3. Engagierte, sehr gut qualifizierte Lehrkräfte und pädagogisches Betreuungspersonal; Persönlichkeiten also, die ihre Arbeit nicht als Job, sondern als Berufung sehen.
4. Eltern, die die schulische Bildungs- und Erziehungsarbeit unterstützen und die die Notwendigkeit sehen, manchmal einen sehr engen Rahmen stecken zu müssen.
Zu den zentralen Rahmenbedingungen gehört 5.: Ein Sachaufwandsträger, der dafür sorgt, dass der äußere schulische Rahmen, das Schulgebäude und die schulische Ausstattung nicht nur zeitgemäß, sondern weit in die Zukunft gerichtet, somit modern und motivierend sind.
Und nicht zuletzt bedarf es 6. Mitarbeiterinnen und Mitarbeitern in der Schulleitung und in der Schulverwaltung, die selbstlos und professionell das Schulmanagement leisten und trotz hoher schulorganisatorischer Belastungen ihre pädagogische Aufgabe nicht aus den Augen verlieren.
Über all das verfügt die Stefan-Krumenauer-Realschule Eggenfelden seit vielen, vielen Jahren. Wie durch eine unsichtbare Hand geleitet formt sich an unserer Realschule harmonisch und in sich stimmig Jahr für Jahr ein passgenauer Rahmen für Bildung und Erziehung. Dafür danke ich allen, die Teil des Rahmens sind oder daran aktiv arbeiten. Danke sage ich den Eltern, ebenso den Schülerinnen und Schülern, den hochengagierten Lehrkräften wie den Mitarbeitern in der Schulleitung und den Schulsekretärinnen. Ich danke der Landkreisverwaltung wie den Kreistagsmitgliedern. Mit den Umbau-, Erweiterungs- und Sanierungsmaßnahmen sind wir, sehr geehrter Herr Stellvertretender Landrat, auf einem sehr guten Weg. Herzlichen Dank an alle, die dafür Verantwortung tragen. Besonderer Dank geht ganz ausdrücklich an die vielen ehrenamtlich Tätigen in den unterschiedlichen schulischen Gremien, dem Förderverein mit der Vorsitzenden Gisela Mooser, dem Elternbeitrat mit dem Vorsitzenden Norbert Kohlhofer, den Schüler- und Klassensprechern und allen, die das positive Bild unserer Realschule beispielsweise durch ihr Mitwirken bei vielen außerunterrichtlichen Aktivitäten zeichnen und Bildung und Erziehung bei uns einen unverwechselbaren Rahmen geben, getreu dem heutigen Gedanken: „Wer im Bilde ist, kann auch nicht aus dem Rahmen fallen.“ Darin schließe ich die Vertreter von Wirtschaftsunternehmen und von Institutionen mit ihrer vielfältigen Unterstützung unserer Realschule ausdrücklich ein.

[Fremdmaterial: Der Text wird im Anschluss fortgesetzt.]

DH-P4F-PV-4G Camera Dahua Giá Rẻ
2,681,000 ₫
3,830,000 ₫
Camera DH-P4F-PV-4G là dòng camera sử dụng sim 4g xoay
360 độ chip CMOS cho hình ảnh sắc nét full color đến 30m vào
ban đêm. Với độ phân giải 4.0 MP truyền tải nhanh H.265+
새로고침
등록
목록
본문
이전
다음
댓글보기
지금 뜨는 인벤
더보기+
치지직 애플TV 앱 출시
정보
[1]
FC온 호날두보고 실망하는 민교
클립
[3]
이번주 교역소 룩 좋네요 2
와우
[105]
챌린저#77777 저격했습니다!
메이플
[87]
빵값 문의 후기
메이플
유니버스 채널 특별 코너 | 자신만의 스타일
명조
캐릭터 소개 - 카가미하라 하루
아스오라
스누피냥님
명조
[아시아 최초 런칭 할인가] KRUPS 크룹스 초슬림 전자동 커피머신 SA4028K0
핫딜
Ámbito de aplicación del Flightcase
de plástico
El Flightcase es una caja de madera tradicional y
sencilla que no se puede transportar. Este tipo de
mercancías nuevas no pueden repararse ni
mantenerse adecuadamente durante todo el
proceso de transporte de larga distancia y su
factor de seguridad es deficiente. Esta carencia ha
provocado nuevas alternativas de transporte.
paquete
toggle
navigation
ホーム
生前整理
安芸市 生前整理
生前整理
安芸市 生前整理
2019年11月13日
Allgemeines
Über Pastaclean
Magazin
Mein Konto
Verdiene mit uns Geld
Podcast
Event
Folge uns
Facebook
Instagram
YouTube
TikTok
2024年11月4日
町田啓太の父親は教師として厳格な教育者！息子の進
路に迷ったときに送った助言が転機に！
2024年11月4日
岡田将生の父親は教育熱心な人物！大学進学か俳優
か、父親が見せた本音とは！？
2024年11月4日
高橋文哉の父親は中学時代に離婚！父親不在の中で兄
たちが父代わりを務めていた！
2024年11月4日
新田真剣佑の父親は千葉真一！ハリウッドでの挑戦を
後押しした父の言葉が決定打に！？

Abschließend noch einmal ein kurzer Blick auf die Einladungskarte: Hier zeigt sich deutlich der Unterschied zwischen „Im Rahmen bleiben“, „aus dem Rahmen fallen“ und den „Rahmen verlassen“, aber „im Bilde bleiben“. Der angedeutete scheinbare Widerspruch, weil die Person zwar im Rahmen bleibt, aber diesen dennoch verlässt, löst sich mit der heutigen Verabschiedung unserer 155 Absolventinnen und Absolventen von der Realschule Eggenfelden auf. Betrachten wir die sechs zurückliegenden Schuljahre als zeitlichen und örtlichen Rahmen für einen wichtigen Abschnitt Ihrer Bildung, liebe Absolventinnen und Absolventen, dann zeigt uns das Bild, dass Sie mit dem heutigen Tag aus diesem Rahmen ganz bewusst heraustreten in eine Welt, die sich für Sie beruflich und persönlich weit öffnet. Sie, liebe Schülerinnen und Schüler, haben mannigfache Fähigkeiten und Fertigkeiten der Lebens- und Alltagsbewältigung erworben. Sie beherrschen nicht nur elementare Kulturtechniken. Sie sind im Bilde und laufen deshalb nicht Gefahr, aus dem Rahmen zu fallen. Sie können ganz bewusst den einen Rahmen der Realschule hinter sich lassen, um mit großem Selbstvertrauen in einen anderen hineinzutreten. Genau das wollten wir Ihnen an unserer Realschule vermitteln, die Fähigkeit, als gefestigte Persönlichkeiten den Rahmen bewusst zu wechseln. Sicher gehen Sie in eine gute persönliche und berufliche Zukunft. Dazu wünschen wir alle, die Festgäste und das gesamte Team, welches den Rahmen für Bildung und Erziehung an unserer Realschule gestaltet, alles erdenklich Gute und Gottes reichen Segen. Und sollten Sie für sich tatsächlich die Gefahr erkennen, aus einem Rahmen zu fallen, weil sie vorübergehend nicht im Bilde sind, dann bauen Sie die Leisten des Rahmens einfach um, z. B. so, wie im Gottesdienst angeboten. Bleiben Sie im Rahmen!